Sue Williams is special ... she's 17, she's gifted, and she's the daughter of a prominent lawyer who died several years ago. Sue was despondent whenever she thought about college admission and not having her father's advice ... whether to pursue architecture or to go against her father's original wishes and seek a legal career. After a couple of sessions I sensed the anxious, impulsive, easily bored, argumentive pieces in her that are also in her mother.
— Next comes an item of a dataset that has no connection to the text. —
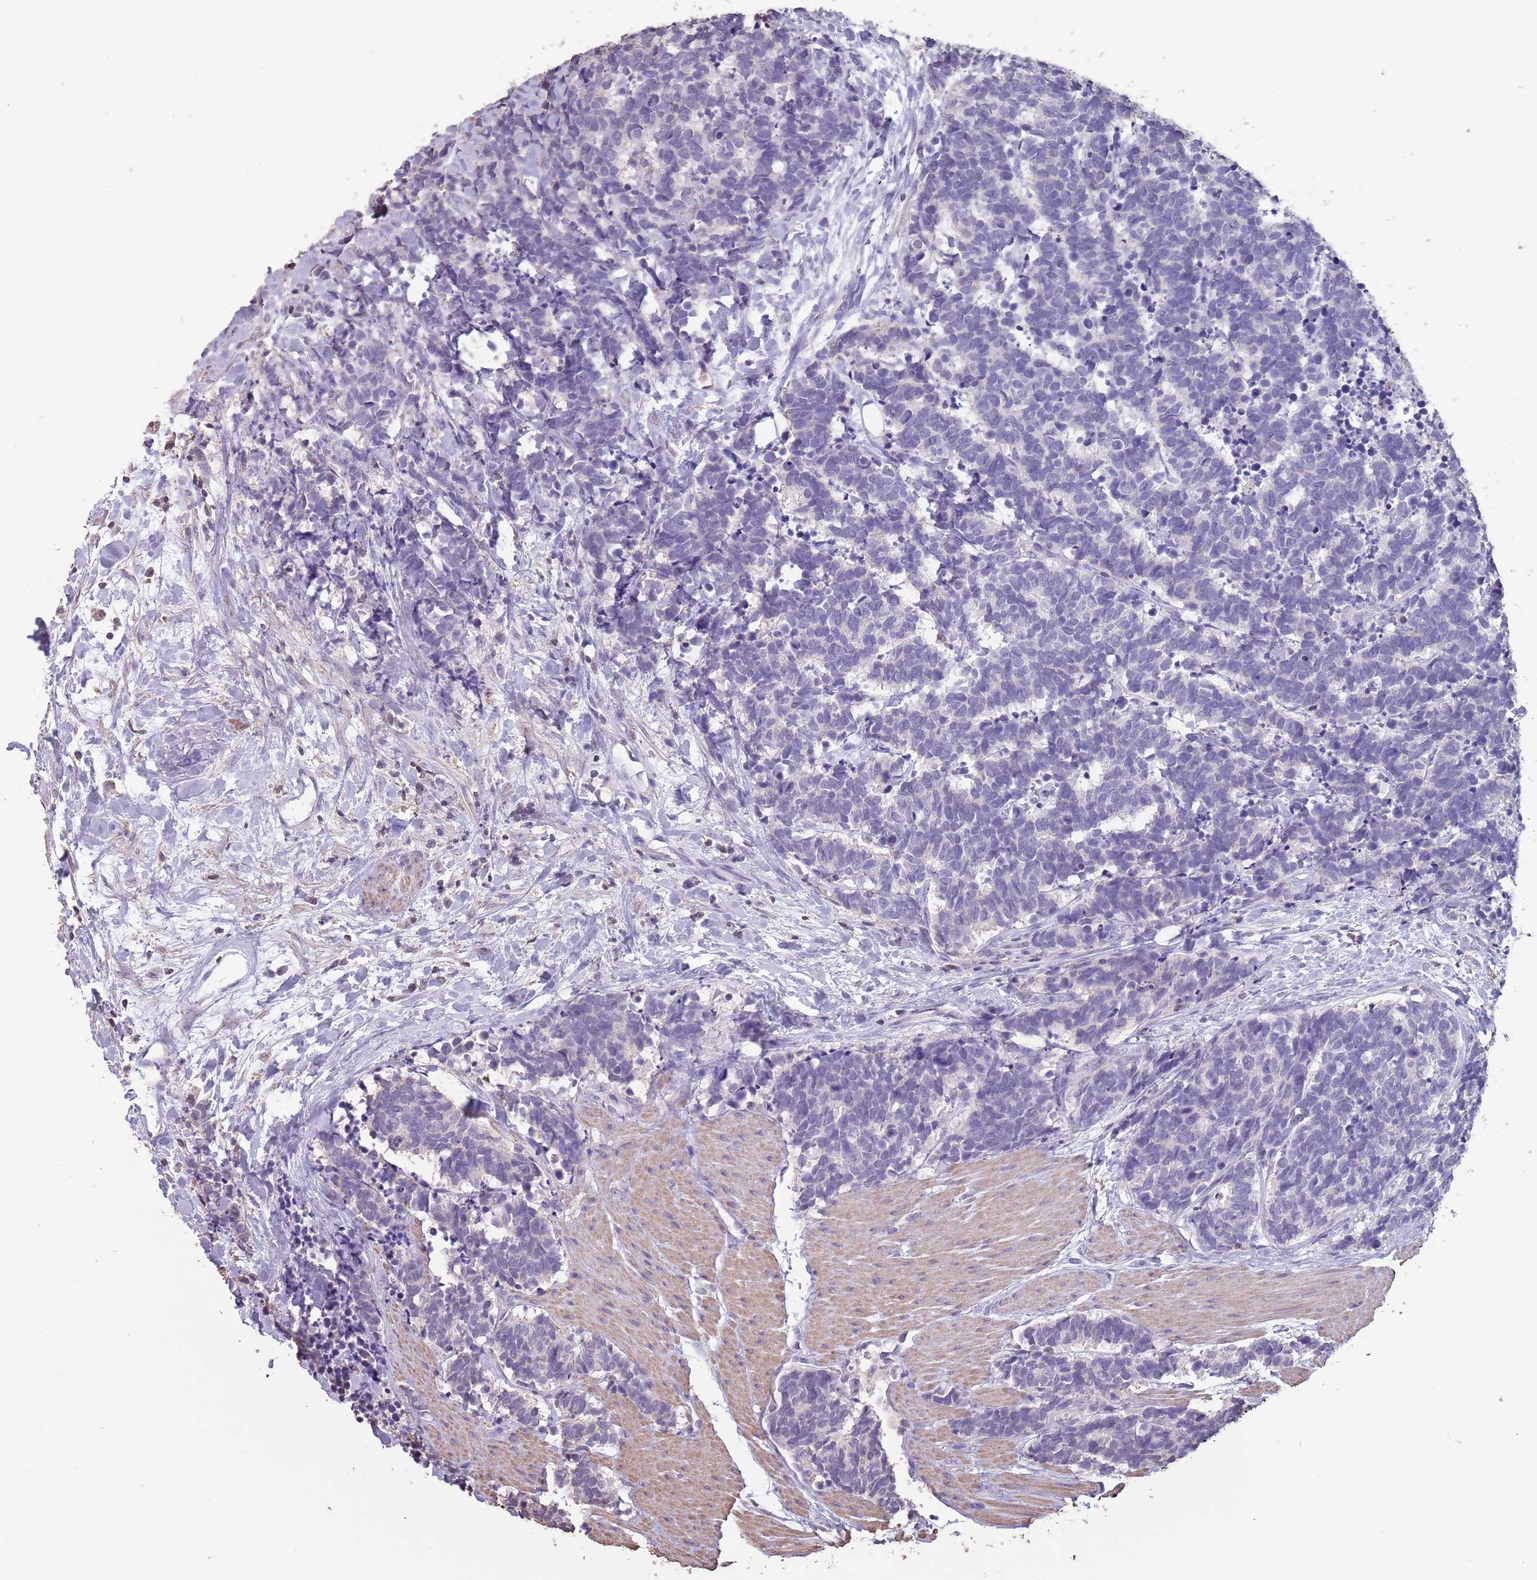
{"staining": {"intensity": "negative", "quantity": "none", "location": "none"}, "tissue": "carcinoid", "cell_type": "Tumor cells", "image_type": "cancer", "snomed": [{"axis": "morphology", "description": "Carcinoma, NOS"}, {"axis": "morphology", "description": "Carcinoid, malignant, NOS"}, {"axis": "topography", "description": "Prostate"}], "caption": "Carcinoma was stained to show a protein in brown. There is no significant positivity in tumor cells.", "gene": "SUN5", "patient": {"sex": "male", "age": 57}}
The kind, intense, logical, analytic, planning aspects are perhaps her father's contribution and Sue can act like either of her parents, but not an average of them. It was relatively easy to illustrate for her the traits many of us see in ourselves from earlier generations. It was a matter of barely a hint with this gifted student for her to sense that she "knows" on many intuitive levels her father's thoughts just as if he had lived. Indeed, if Dawkins (1989) is correct, Mr. Williams' DNA is still acting and influencing Sue's search. Sue seems happy knowing that in a real sense parts of her father are still with her in every sleeping and waking moment.(16)
Sassy the Duck
May 2, 1995, Sassy's back with me; this time she's gray. I found the defiant, always complaining, hunched small black female dead one fall morning 18 months ago, dried mud caked in her mouth. There were no other marks and I assumed the guilt of her leaving; I hadn't put out fresh water and she had choked. This morning I walked briefly with the flock, 12 of them that Millie hatched on the sly, and heard Sassy call. The same pitch, the same rapid, guttural squawk when I approached from the rear. I looked more closely. The walk is back and so is the body position ... hunkered much closer to the ground in the front than in the rear, while her head shifts right to left and right again with each step as she angles her beak 45 degrees above the horizon to quack. So is Sassy's reactive, alarmist disposition ... all of it this time in a pewter gray, not a black, body and one descended through Millie, Sassy's gray sister. I felt better because I felt forgiven.